Although she doesn’t know when the ban will be lifted, Carter expects it will last “at least two or three weeks.”
Lexington Nursing Home reports only staff is being admitted there.
Administrator Rick Horton has no idea how long the restriction will remain in effect.
A similar situation exists at Broadway Living Center in Lexington.
“We take the threat of COVID-19 especially seriously as our population of elderly Oklahomans is particularly vulnerable to this disease,” said Steve Buck, president and chief executive officer of Care Providers Oklahoma, the trade association representing the state’s skilled nursing facilities.
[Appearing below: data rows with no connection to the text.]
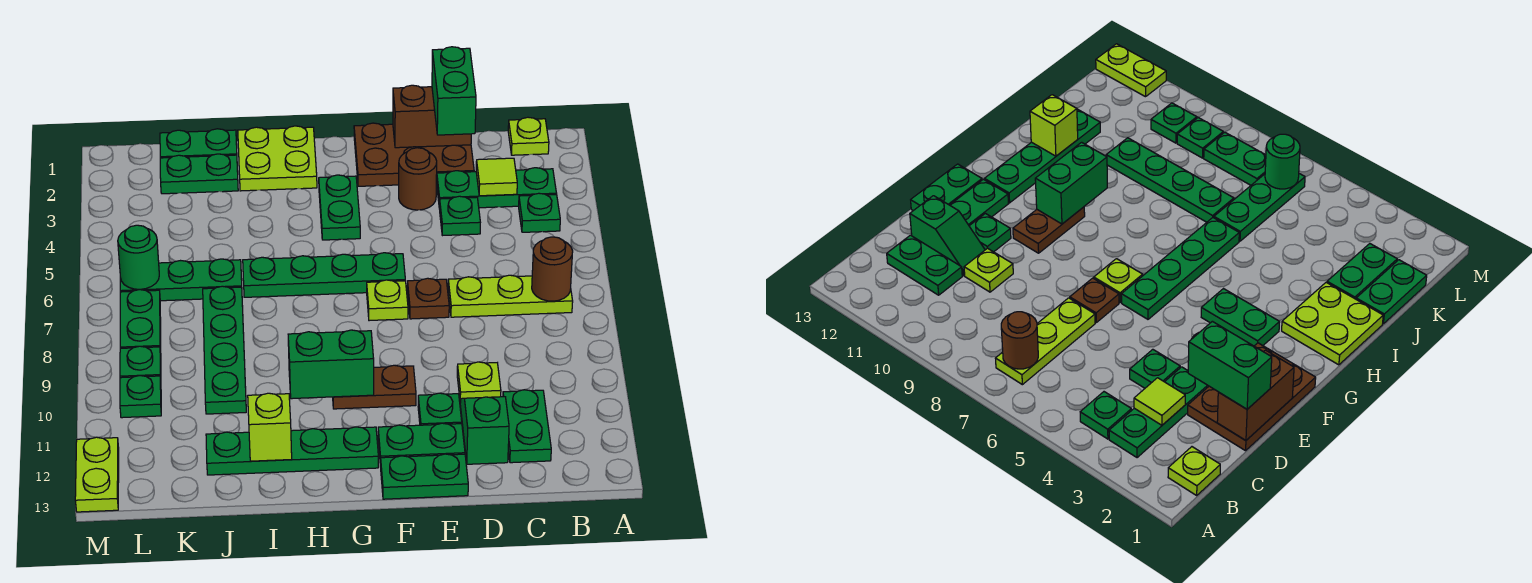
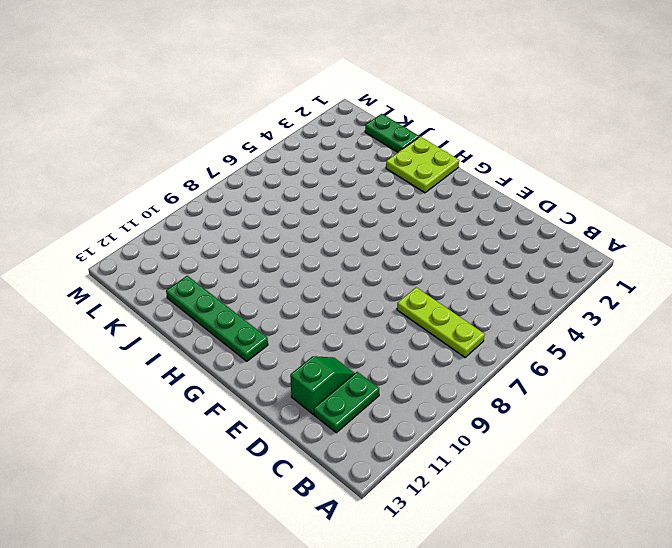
none -> lime plate B1 level 1
none -> green plate B3:D3 level 1
none -> green plate B4 level 1
none -> brown plate D1:F2 level 1

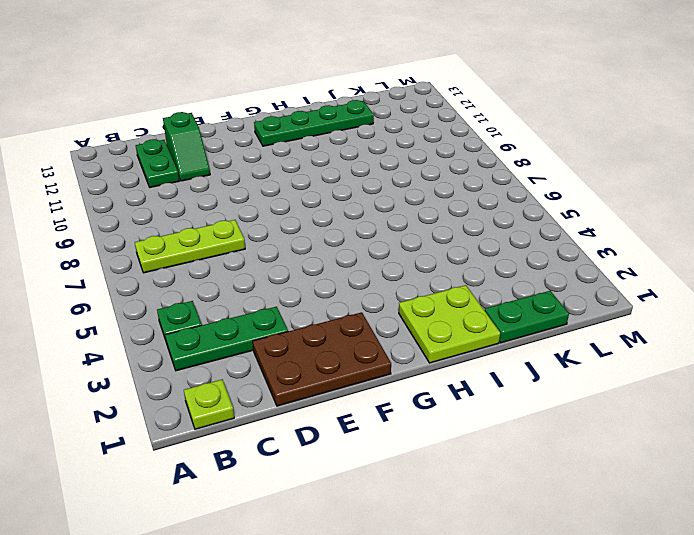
none -> green plate D4 level 1
none -> lime plate D10 level 1
none -> brown round brick E3 level 1
none -> brown plate E7 level 1

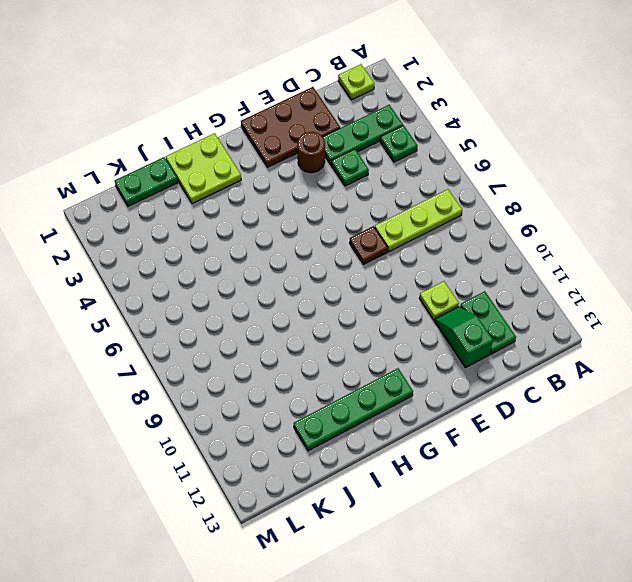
none -> green plate E11 level 1
none -> green plate E12:F12 level 1
none -> green plate E13:F13 level 1
none -> green plate F6:I6 level 1

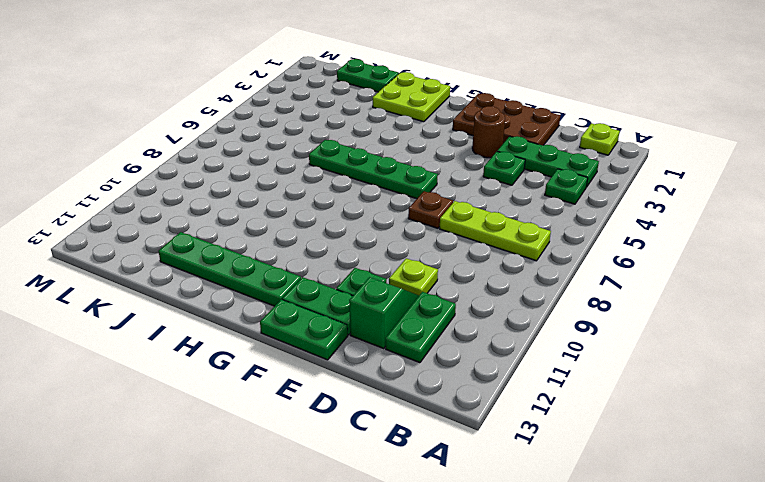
none -> lime plate F7 level 1
none -> brown plate F10:G10 level 1
none -> green plate G3:G4 level 1
none -> green plate J2:K2 level 1

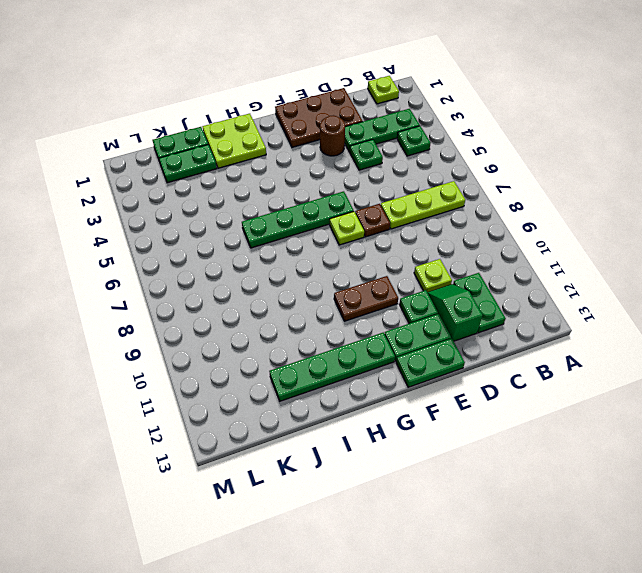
none -> green plate G3:G4 level 1
none -> green plate J6:L6 level 1
none -> green plate J7:J10 level 1
none -> green plate L7:L8 level 1

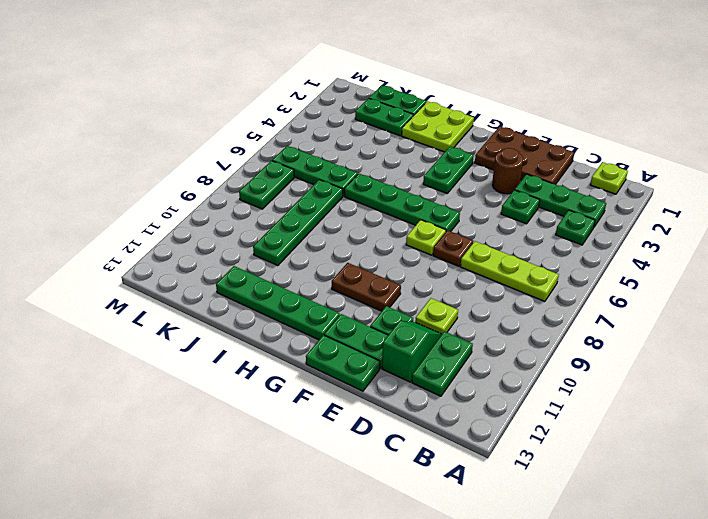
none -> green plate L9 level 1
none -> green plate L10 level 1
none -> lime plate M12:M13 level 1
none -> brown round brick B7 level 2

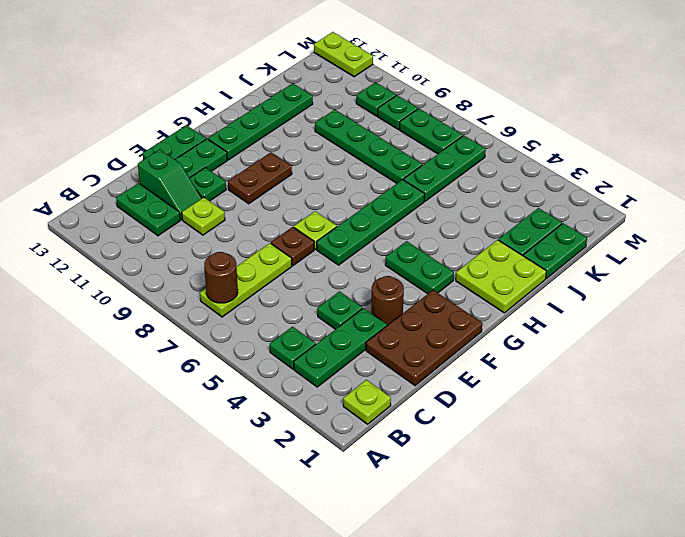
none -> lime tile C3 level 2
none -> brown brick D1:E1 level 2
none -> green brick G10:H10 level 2
none -> lime brick I12 level 2

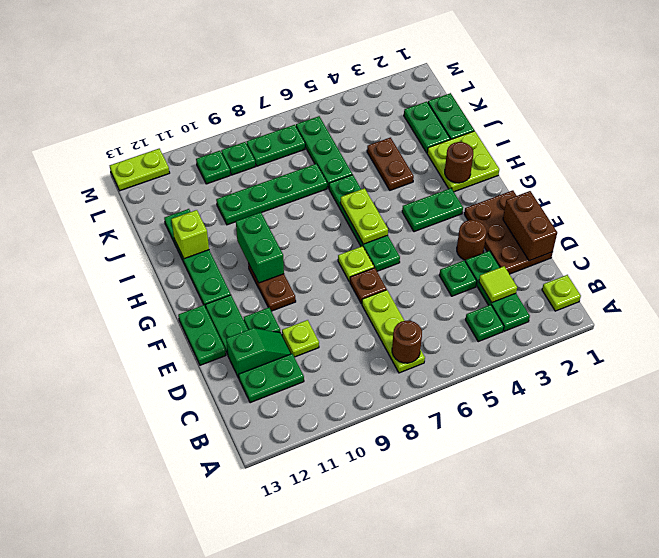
lime plate G6:H6 level 2 -> none
brown round brick H2 level 2 -> none
brown plate I4:J4 level 1 -> none
none -> green round brick L6 level 2
none -> green brick D1:D2 level 3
Buck pointed out the greatest threats to the health and wellbeing of care facility residents are posed by visitors.
“We do not take the decision to suspend visitation lightly,” he continued. “We do so only because it gives us the best chance to save lives and protect those who are in our care.
“We know we are asking spouses, children, grandchildren and others to forgo visiting their loved ones,” Buck said. “It’s a difficult thing to ask and an even more difficult thing to do. We are enormously grateful for the understanding and patience we have already been shown as we fight this virus and work to keep it out of our facilities.”
The restrictions are also in line with new guidance from the Centers for Medicare and Medicaid Services.
That guidance directed nursing homes to “significantly restrict visitors and nonessential personnel, as well as restrict communal activities.”
Medically necessary visits include appointments with doctors or other medical practitioners, including hospice service providers.
Families wishing to visit loved ones are asked to communicate through letters, phone or teleconference technology like Face Time.